Support Questions

Find answers, ask questions, and share your expertise
Announcements
Celebrating as our community reaches 100,000 members! Thank you!

how to split and batch insert

avatar
Explorer

I have a source table with 200 million of rows, which needs to fetch to another system.

The other system offer a batch insert.  Is there an NiFi example I can follow that will read a source table and split the data into to 20 chucks and make 20 batch inserts, concurrently?

 

1 ACCEPTED SOLUTION

avatar
Super Guru

So if the goal is that at any given time the number of concurrent upload is always no more than 20, then ignore the last part in my response that talks about "Batch Processing at the group Level". All you need is basically to get the records from the DB as I have explained and on the processor that does the upload you can set the Concurrent Tasks to 20 with the consideration listed above.

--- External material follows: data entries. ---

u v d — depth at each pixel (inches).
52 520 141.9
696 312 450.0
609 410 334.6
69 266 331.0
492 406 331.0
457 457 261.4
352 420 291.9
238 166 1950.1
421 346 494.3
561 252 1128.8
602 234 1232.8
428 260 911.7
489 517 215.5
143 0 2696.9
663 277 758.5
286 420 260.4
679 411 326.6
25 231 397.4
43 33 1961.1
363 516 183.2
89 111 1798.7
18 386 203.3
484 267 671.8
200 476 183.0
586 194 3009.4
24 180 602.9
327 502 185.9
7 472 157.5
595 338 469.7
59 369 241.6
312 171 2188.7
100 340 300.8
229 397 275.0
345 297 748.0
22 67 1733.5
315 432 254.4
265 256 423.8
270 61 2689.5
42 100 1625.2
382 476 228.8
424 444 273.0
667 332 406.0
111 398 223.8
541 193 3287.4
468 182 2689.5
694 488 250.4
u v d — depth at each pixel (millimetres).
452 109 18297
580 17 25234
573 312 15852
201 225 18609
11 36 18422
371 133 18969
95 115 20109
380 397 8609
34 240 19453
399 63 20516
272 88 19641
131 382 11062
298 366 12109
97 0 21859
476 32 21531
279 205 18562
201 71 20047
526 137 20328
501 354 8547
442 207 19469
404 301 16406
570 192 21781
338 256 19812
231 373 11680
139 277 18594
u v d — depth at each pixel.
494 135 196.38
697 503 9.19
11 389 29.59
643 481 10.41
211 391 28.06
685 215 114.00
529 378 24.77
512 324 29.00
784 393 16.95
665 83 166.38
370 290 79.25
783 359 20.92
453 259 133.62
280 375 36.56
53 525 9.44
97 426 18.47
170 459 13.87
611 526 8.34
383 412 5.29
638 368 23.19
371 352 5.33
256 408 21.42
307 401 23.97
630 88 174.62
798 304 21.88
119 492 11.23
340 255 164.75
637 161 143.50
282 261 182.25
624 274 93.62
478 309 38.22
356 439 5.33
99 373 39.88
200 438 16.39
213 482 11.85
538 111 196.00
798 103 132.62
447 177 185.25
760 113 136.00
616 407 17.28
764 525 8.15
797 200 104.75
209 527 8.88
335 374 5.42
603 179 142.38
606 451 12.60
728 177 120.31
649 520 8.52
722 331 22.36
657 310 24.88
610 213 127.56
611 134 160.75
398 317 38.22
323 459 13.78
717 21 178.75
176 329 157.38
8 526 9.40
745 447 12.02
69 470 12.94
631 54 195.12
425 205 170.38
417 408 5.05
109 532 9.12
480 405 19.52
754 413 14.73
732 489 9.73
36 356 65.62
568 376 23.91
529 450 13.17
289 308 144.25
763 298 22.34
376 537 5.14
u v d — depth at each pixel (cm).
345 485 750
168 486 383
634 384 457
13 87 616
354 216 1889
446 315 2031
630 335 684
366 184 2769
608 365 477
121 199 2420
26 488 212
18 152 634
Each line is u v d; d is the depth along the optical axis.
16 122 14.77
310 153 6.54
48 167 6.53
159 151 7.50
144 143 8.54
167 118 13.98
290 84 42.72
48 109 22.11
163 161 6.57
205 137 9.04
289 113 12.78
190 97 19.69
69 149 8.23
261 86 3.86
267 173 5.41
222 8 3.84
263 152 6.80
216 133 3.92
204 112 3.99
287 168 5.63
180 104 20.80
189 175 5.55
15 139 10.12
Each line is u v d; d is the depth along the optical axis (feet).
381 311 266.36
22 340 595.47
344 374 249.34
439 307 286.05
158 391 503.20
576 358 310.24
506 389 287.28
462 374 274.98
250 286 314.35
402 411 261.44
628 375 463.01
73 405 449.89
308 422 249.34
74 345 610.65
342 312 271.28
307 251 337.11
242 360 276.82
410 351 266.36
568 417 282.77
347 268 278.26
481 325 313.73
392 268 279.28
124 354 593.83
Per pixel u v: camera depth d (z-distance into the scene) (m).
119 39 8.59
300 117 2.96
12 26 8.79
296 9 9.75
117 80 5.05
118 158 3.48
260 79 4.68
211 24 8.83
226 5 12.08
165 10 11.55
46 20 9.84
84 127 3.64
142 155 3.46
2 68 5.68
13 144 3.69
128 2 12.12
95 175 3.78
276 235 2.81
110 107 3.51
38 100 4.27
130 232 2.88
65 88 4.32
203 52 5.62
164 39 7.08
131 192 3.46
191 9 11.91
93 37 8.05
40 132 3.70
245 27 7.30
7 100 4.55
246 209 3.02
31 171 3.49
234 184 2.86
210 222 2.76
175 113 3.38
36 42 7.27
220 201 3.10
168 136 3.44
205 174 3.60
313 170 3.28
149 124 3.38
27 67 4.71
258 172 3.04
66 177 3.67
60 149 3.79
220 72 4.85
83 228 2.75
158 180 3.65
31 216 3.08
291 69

Also Since you have too many records I would also consider using GenerateTableFetch before ExecuteSQL which will help generate sql statement that will partition the data into different pages given that you have a column with Numeric value such as an id that is sequence and evenly distributed. for more info see:

https://nifi.apache.org/docs/nifi-docs/components/org.apache.nifi/nifi-standard-nar/1.12.1/org.apach...

This way you can setup a schedule on the GenerateTableFetch to generate the different partitioned queries so that the fetched data downstream is processed without causing backpressure or out of memory exceptions.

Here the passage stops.